Outro fato importante a ser observado é o impacto que a presença desses estudantes gera no contexto educacional, provocado pela diversidade racial e social no âmbito da universidade. Em longo prazo, as mudanças, frutos das políticas de afirmação de direitos,  irão representar uma grande diferença na vida da população negra, pois uma vez que um membro de uma  família ou comunidade tem acesso ao ensino superior, outros integrantes desse meio também poderão ter e, assim, transformar ainda mais o cenário que temos no momento. As estruturas sociais vão se movendo pelo acesso à educação, possibilitando aos filhos das famílias menos favorecidas acessar o ensino superior e mudar a realidade  como os primeiros da família a frequentarem a universidade. Esse movimento possibilita a conquista de outros tantos direitos tais como emprego, moradia e melhores condições de vida.

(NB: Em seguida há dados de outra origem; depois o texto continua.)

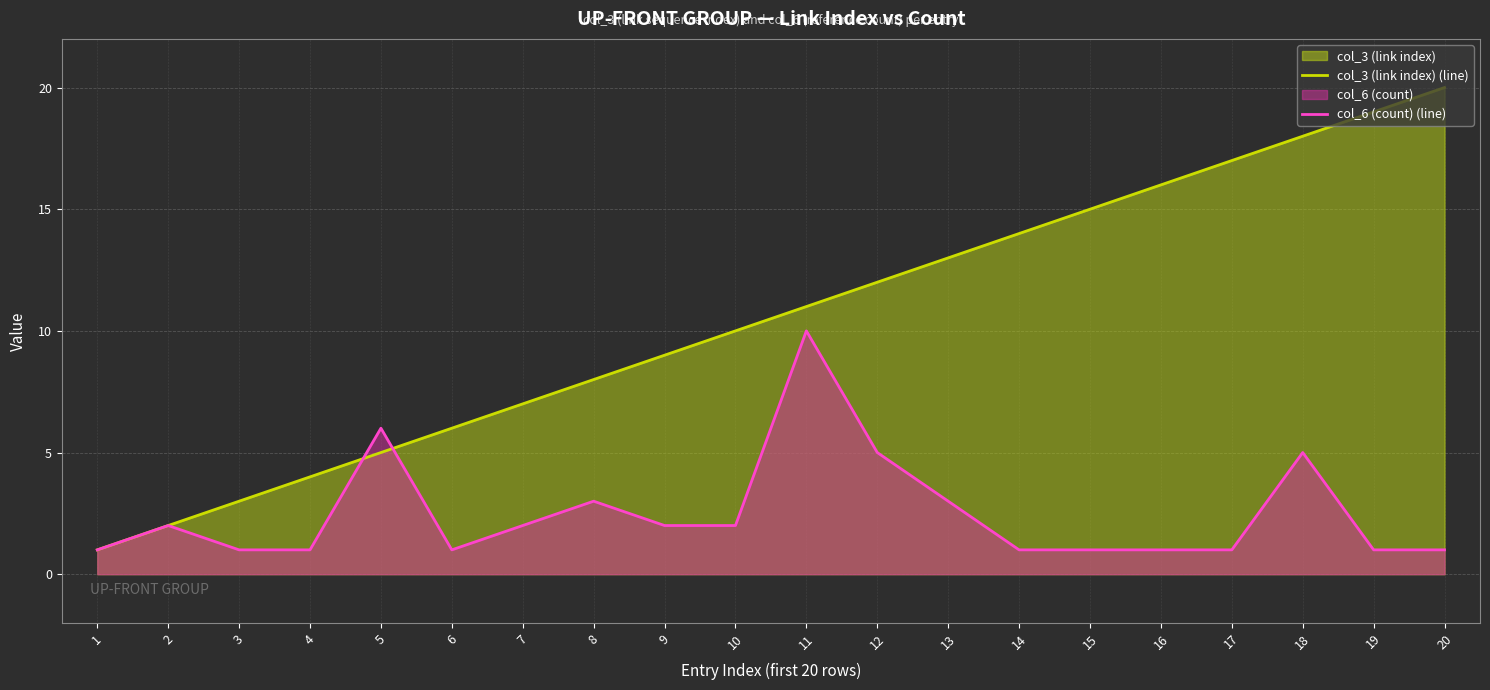

What is the greatest value displayed?

20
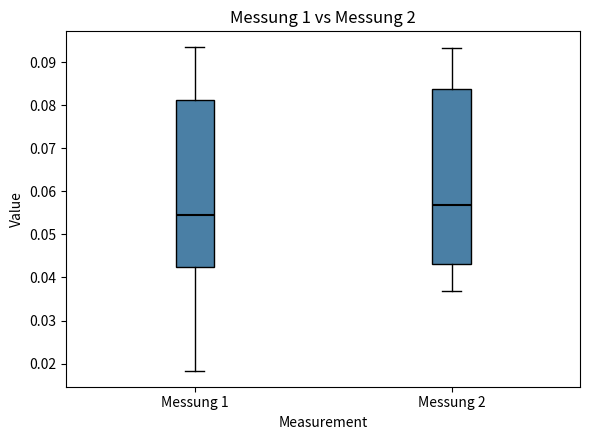

Reading left to right, read every box against the y-axis: the position of its median line, the range the box covers, and the ends of its whiskers. The values are not printed on the chart, so give them approximately, as read against the axis.

Messung 1: median 0.054, box 0.043 to 0.081, whiskers 0.018 to 0.093
Messung 2: median 0.057, box 0.043 to 0.084, whiskers 0.037 to 0.093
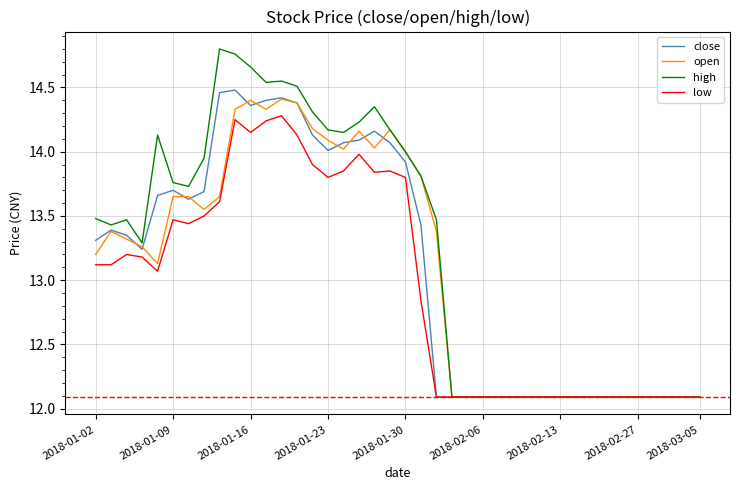

Which series has the largest total across all categories?

high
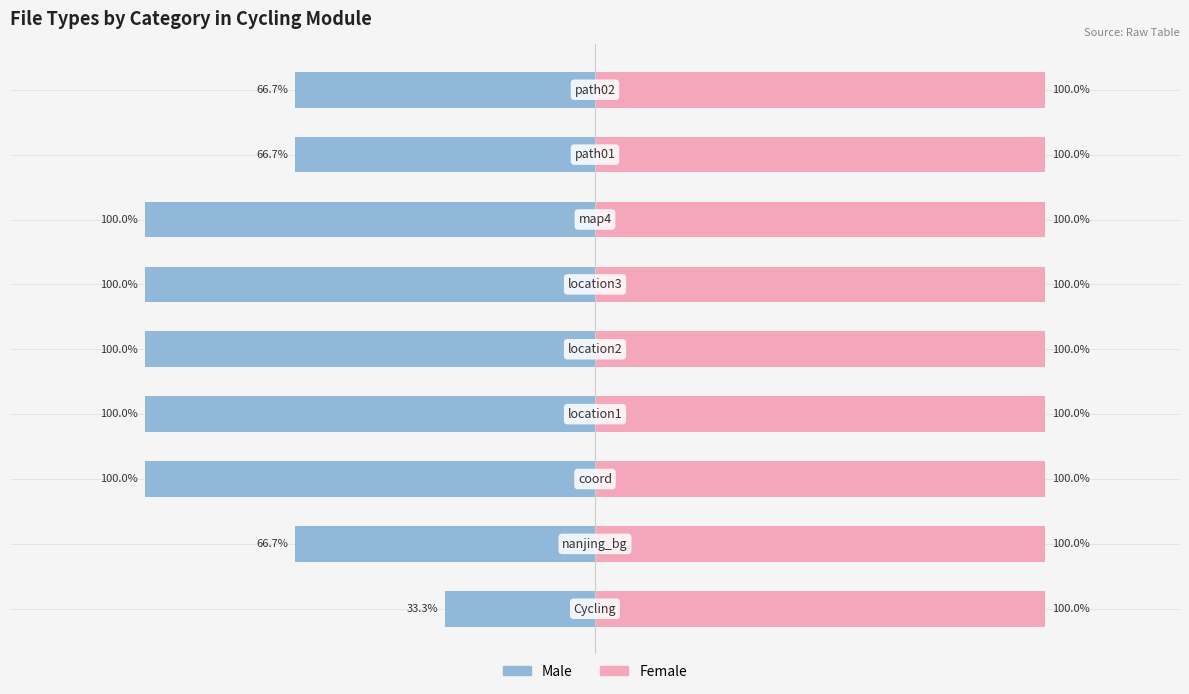

List the series in order of their peak value, lowest first.

Male, Female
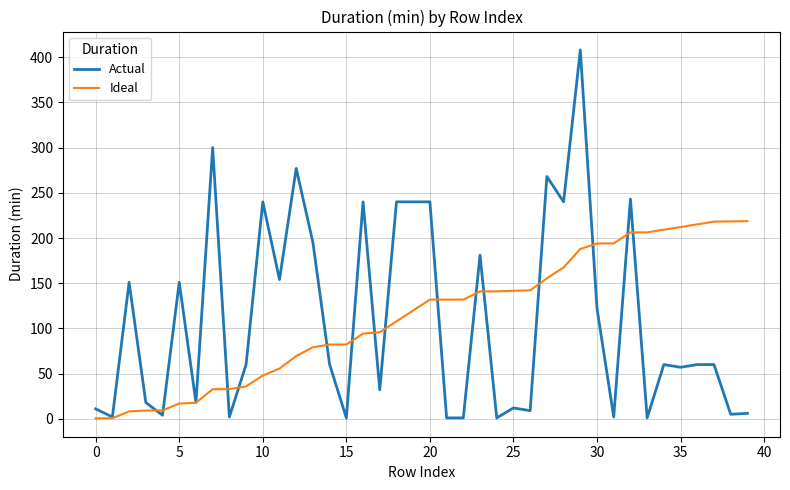

Which series has the widest spread of values?

Actual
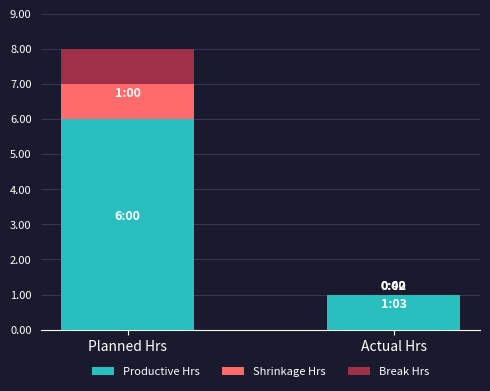

What is the maximum value for Productive Hrs?

6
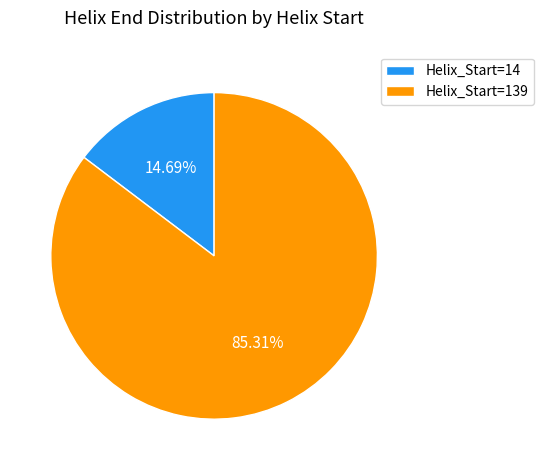

What is the ratio of the value at Helix_Start=139 to the value at Helix_Start=14?

5.8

Mas o que a EJA tem a ver com a Lei de Cotas? É importante destacar aqui que o sujeito da Educação de Jovens e Adultos não é mais aquele que volta ou procura  a escola somente na fase da idade adulta ou idosa para aprender a ler e escrever. A partir dos 15 anos, os jovens já frequentam essa modalidade de ensino  e muitos deles, assim como os adultos e idosos, almejam frequentar um curso na universidade. Ao analisarmos a inter-relação entre a modalidade da EJA e a política de cotas no Brasil, a resposta é: sim, a EJA tem tudo a ver com a Lei de Cotas. A maioria dos sujeitos da Educação de Jovens e Adultos pertence à classe social desfavorecida, é negra, estudou em escola pública e não teve acesso ao ensino básico no tempo adequado. A política de cotas e a EJA representam a desigualdade social e racial que reverbera até os dias atuais na sociedade brasileira.

Em vias de uma reforma após os dez anos da implantação da Lei de Cotas, é perceptível o avanço do acesso à educação no ensino superior e por isso, há necessidade de se pensar no enfrentamento às políticas de negação à democratização da educação, ampliar o direito à educação de qualidade desde o ensino infantil até o ensino superior e dar condições de permanência aos estudantes de baixa renda, em especial, ao público considerado trabalhador estudante que trabalha durante todo o dia e somente à noite tem acesso à escola.

Sobre a autora 
Mestra em Educação (PROMESTRE/FaE/UFMG), Especialista em Gestão das Instituições Federais de Educação Superior (FaE/UFMG).